# Quoted passage
Mon. Dec 5th, 2022

Emma Gorczyca has struggled with depression and anxiety since she was 16. Now 22, she’s been battling with her mental health for six years. 

Emma, a fifth year psychology major at West Chester University, manages her mental health in a variety of ways, most notably, medication and therapy. Even though she has several useful tools and years of experience in battling her depression and anxiety, Emma’s mental health still has a negative impact on her education. Her anxiety has “definitely affected [her] attendance,” she says, while her depression gives her trouble with completing assignments and keeping track of due dates. 

When asked if her professors have been accommodating of her struggles with attendance and assignments, she was happy to note that “they’ve all been really kind and understanding,” inviting her to catch up at office hours and allowing extensions on assignments. Emma also mentioned, however, that she does not always talk to her professors to ask for extensions, explaining that it can be “embarrassing.” Her anxiety makes her believe that her professors will look down on her, but again mentioned that whenever she has asked for help, they’ve been more than happy to accommodate her.

# Study material
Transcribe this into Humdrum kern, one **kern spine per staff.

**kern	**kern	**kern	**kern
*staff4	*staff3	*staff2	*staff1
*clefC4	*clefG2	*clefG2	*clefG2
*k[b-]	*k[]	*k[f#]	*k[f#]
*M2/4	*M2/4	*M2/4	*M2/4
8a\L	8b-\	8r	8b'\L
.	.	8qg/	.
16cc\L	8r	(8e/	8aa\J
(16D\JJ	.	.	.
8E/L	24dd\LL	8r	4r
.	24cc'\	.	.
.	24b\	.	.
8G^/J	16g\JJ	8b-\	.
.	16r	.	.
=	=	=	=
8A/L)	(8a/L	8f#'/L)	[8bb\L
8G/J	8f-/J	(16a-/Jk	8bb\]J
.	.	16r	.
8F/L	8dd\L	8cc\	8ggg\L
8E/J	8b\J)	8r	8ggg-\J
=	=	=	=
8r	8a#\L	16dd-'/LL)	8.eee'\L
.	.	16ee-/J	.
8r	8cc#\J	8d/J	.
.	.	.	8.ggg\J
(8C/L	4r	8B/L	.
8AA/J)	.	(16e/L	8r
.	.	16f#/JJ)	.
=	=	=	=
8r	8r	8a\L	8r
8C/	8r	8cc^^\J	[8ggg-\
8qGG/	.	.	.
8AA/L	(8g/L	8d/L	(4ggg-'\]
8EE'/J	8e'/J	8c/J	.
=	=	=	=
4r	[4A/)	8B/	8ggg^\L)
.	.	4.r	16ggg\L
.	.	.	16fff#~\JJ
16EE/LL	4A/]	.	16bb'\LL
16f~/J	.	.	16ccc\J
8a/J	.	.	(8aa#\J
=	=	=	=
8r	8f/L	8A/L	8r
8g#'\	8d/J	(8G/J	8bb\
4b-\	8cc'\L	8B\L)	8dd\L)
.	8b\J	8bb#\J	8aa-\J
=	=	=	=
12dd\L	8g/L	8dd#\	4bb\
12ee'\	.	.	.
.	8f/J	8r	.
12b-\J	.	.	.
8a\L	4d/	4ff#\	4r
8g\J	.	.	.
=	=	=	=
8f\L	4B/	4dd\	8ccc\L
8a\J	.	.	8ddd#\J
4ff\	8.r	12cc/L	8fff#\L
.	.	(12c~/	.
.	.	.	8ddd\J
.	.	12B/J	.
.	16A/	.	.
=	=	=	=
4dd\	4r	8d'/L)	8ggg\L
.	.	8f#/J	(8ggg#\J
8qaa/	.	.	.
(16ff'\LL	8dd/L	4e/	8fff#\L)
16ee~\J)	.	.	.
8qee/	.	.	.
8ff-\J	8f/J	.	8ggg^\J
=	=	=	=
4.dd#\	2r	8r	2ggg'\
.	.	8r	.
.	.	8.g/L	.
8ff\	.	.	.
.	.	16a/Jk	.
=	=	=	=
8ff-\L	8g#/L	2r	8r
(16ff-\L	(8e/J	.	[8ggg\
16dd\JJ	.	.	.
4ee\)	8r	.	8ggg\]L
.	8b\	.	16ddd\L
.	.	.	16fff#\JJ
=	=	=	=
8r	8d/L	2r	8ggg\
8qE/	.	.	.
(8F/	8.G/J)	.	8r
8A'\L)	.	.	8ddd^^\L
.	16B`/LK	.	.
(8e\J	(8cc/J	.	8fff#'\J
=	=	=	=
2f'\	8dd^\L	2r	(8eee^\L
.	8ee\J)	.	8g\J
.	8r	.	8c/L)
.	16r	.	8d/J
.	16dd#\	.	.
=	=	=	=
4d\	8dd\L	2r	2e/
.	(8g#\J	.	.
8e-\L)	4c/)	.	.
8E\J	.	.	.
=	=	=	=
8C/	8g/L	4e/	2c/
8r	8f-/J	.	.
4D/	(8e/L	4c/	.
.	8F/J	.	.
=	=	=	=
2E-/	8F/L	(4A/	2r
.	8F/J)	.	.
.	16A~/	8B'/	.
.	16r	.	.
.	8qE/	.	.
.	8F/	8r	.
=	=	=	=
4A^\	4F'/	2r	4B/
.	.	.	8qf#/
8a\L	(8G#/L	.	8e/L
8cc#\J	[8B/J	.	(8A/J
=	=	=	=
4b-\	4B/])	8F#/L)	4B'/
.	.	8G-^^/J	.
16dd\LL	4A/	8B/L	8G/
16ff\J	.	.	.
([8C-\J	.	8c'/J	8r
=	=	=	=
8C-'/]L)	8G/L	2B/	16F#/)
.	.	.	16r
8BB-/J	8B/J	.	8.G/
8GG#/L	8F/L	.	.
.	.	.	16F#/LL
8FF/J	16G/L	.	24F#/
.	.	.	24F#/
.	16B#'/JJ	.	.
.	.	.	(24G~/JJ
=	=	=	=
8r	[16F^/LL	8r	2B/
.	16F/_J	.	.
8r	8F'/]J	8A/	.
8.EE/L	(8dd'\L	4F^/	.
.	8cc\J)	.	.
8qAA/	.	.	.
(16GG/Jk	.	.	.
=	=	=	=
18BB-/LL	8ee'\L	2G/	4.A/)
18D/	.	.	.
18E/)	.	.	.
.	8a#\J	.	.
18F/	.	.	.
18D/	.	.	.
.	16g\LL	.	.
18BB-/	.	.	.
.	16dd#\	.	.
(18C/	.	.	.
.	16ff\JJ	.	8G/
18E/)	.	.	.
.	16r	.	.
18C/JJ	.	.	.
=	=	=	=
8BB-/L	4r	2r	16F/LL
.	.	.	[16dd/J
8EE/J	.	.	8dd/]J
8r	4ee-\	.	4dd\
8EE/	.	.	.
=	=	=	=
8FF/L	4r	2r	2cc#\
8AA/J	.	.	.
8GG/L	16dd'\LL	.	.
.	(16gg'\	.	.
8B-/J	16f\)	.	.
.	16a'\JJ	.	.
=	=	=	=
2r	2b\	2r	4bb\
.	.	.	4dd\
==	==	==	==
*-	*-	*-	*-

# Work task
From the piece on Emma Gorczyca's mental health, copy word for word the part starting with "Emma, a fifth" and going on through "of due dates.".

# Task solution
Emma, a fifth year psychology major at West Chester University, manages her mental health in a variety of ways, most notably, medication and therapy. Even though she has several useful tools and years of experience in battling her depression and anxiety, Emma’s mental health still has a negative impact on her education. Her anxiety has “definitely affected [her] attendance,” she says, while her depression gives her trouble with completing assignments and keeping track of due dates.